• Exercise aim
Copy out, word for word, the stretch of the data below from its start through the line that contains "It says 6:38", including both ends.

• Recorded information
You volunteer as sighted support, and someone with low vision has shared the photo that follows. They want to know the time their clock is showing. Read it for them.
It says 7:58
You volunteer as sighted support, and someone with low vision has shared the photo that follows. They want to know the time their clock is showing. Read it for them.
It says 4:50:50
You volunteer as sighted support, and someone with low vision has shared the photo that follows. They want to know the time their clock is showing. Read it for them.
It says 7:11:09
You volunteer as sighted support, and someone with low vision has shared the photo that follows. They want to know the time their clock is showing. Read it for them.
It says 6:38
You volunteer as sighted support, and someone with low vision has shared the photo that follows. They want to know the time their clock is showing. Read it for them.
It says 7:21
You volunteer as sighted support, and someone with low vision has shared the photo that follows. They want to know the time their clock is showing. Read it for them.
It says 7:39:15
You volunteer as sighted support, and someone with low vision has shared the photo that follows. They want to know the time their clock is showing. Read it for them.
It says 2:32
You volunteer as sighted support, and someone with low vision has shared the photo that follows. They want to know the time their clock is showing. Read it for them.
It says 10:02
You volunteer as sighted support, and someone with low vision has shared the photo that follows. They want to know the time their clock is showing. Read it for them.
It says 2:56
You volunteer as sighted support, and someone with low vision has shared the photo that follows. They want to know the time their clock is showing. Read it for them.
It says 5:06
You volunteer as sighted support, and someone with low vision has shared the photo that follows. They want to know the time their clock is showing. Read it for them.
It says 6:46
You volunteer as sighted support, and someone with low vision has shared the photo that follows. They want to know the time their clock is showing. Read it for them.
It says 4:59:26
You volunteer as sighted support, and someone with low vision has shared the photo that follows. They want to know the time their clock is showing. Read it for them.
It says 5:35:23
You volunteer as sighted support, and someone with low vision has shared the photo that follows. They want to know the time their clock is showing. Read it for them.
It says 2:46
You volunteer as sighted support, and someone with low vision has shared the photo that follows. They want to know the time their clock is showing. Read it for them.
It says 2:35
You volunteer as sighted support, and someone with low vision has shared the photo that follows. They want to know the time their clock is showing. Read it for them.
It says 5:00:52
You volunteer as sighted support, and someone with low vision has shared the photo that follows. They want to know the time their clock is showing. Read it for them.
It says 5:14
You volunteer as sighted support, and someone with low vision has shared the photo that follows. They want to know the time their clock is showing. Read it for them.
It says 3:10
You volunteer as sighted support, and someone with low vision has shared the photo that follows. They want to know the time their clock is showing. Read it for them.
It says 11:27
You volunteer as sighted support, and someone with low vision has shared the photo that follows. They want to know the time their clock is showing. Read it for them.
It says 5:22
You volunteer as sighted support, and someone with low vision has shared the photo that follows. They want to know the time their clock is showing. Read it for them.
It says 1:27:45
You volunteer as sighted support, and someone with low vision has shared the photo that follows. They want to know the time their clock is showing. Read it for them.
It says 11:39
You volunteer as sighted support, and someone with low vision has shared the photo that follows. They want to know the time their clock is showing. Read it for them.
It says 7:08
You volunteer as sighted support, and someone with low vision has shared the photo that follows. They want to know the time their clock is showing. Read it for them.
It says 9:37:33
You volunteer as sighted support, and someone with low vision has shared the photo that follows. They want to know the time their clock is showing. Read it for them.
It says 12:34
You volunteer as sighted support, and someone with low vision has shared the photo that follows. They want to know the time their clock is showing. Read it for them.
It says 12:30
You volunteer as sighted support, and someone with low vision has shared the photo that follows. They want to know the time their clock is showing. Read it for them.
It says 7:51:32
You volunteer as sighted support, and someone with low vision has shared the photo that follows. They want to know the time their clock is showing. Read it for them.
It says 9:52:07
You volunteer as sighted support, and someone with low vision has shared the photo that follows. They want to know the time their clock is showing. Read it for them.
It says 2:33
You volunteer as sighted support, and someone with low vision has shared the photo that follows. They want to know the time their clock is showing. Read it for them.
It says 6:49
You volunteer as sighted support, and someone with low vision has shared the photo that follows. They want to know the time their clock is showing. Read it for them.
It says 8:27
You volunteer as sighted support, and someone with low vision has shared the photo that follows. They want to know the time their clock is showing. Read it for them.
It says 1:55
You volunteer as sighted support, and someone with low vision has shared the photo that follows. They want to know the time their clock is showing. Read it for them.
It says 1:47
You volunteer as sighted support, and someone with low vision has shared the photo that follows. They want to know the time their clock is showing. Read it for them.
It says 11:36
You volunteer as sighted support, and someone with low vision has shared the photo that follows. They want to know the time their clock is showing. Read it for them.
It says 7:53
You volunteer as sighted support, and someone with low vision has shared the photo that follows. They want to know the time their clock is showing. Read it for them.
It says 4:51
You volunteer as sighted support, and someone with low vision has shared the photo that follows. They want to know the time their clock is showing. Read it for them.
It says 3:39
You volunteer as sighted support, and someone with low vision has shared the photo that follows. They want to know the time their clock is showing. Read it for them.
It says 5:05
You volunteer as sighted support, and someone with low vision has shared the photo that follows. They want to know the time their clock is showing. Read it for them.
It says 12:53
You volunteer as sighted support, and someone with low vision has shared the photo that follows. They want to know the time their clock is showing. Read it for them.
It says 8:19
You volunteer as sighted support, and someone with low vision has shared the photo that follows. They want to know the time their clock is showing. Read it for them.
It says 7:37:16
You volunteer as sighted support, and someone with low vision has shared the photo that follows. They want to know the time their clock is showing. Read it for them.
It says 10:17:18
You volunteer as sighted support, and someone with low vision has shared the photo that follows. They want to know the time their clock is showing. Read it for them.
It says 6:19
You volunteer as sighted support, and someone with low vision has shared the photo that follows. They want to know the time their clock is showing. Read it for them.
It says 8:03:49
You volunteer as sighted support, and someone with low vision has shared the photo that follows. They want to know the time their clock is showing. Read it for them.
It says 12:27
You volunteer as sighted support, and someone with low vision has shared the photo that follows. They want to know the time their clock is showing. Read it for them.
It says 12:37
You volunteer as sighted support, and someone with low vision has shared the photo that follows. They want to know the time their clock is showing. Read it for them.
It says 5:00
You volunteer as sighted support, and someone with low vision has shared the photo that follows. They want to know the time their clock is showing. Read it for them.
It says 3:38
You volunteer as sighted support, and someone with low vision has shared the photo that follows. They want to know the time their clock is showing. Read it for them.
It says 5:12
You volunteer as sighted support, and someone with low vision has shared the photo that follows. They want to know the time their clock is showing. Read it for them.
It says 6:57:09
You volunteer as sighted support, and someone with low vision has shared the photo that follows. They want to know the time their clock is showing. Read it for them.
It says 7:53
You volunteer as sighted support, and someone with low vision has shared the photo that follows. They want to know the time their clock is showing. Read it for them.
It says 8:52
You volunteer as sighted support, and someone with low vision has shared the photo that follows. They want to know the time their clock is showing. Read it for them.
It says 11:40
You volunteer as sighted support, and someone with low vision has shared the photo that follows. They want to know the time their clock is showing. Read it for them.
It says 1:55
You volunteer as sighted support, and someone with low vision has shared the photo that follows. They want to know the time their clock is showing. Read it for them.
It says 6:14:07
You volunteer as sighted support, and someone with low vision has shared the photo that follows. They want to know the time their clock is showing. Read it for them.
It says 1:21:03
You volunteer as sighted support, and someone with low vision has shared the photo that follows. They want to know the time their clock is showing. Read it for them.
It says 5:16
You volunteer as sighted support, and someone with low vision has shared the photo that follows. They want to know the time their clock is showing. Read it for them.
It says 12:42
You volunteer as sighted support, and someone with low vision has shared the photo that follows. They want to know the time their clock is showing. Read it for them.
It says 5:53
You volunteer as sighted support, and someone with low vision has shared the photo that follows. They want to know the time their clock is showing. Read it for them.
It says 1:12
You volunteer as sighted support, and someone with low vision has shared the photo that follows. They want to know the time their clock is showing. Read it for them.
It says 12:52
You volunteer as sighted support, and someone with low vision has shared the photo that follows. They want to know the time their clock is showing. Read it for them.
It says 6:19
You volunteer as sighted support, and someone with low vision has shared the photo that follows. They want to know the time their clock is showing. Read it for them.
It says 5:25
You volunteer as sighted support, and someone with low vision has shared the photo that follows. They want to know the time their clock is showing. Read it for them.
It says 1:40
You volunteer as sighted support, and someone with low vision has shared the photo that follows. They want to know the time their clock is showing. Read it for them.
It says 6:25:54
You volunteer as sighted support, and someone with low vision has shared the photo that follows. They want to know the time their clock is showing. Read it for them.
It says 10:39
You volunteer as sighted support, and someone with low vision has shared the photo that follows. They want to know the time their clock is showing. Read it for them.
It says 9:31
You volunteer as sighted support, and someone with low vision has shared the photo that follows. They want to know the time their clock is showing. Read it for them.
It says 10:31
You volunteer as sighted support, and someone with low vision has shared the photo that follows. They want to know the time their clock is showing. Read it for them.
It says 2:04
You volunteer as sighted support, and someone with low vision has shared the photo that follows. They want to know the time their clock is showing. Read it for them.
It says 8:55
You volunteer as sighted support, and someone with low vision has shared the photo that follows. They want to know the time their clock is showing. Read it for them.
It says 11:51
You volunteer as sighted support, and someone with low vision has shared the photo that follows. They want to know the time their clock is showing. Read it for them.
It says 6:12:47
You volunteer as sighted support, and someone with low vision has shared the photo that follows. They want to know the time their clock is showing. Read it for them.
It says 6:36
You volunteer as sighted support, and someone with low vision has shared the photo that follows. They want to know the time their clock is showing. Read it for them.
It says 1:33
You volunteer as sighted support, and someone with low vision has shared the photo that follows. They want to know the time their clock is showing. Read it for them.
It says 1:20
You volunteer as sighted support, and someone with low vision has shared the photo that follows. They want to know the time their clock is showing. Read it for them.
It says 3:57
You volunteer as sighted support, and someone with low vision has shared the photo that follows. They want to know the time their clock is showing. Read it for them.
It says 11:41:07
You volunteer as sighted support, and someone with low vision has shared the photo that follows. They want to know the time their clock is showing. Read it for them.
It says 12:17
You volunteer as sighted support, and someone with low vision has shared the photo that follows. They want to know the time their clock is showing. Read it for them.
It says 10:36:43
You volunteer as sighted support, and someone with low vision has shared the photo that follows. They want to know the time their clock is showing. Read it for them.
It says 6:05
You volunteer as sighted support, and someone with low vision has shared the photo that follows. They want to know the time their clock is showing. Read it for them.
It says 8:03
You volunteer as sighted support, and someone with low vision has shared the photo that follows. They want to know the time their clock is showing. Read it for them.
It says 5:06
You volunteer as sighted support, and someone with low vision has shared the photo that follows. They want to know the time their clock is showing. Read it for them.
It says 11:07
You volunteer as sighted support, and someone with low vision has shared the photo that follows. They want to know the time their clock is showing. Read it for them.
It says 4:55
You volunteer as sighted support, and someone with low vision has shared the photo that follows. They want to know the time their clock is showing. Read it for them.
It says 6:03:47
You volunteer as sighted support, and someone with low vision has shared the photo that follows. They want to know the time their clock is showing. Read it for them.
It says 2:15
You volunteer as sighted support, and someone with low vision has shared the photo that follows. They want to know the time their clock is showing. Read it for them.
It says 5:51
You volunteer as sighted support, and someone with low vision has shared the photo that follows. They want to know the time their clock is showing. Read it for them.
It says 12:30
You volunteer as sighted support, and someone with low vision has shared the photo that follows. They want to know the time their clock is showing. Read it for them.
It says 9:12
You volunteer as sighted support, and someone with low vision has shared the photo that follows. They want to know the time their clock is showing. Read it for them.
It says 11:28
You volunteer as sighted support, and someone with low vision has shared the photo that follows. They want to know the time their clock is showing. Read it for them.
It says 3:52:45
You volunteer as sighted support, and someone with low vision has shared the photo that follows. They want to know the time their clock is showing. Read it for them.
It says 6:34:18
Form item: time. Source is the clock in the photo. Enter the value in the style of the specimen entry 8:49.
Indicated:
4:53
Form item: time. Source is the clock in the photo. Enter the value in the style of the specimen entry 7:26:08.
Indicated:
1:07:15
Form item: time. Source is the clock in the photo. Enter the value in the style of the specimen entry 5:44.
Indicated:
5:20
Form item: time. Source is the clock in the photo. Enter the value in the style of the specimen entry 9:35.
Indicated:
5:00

• Solution for this problem
You volunteer as sighted support, and someone with low vision has shared the photo that follows. They want to know the time their clock is showing. Read it for them.
It says 7:58
You volunteer as sighted support, and someone with low vision has shared the photo that follows. They want to know the time their clock is showing. Read it for them.
It says 4:50:50
You volunteer as sighted support, and someone with low vision has shared the photo that follows. They want to know the time their clock is showing. Read it for them.
It says 7:11:09
You volunteer as sighted support, and someone with low vision has shared the photo that follows. They want to know the time their clock is showing. Read it for them.
It says 6:38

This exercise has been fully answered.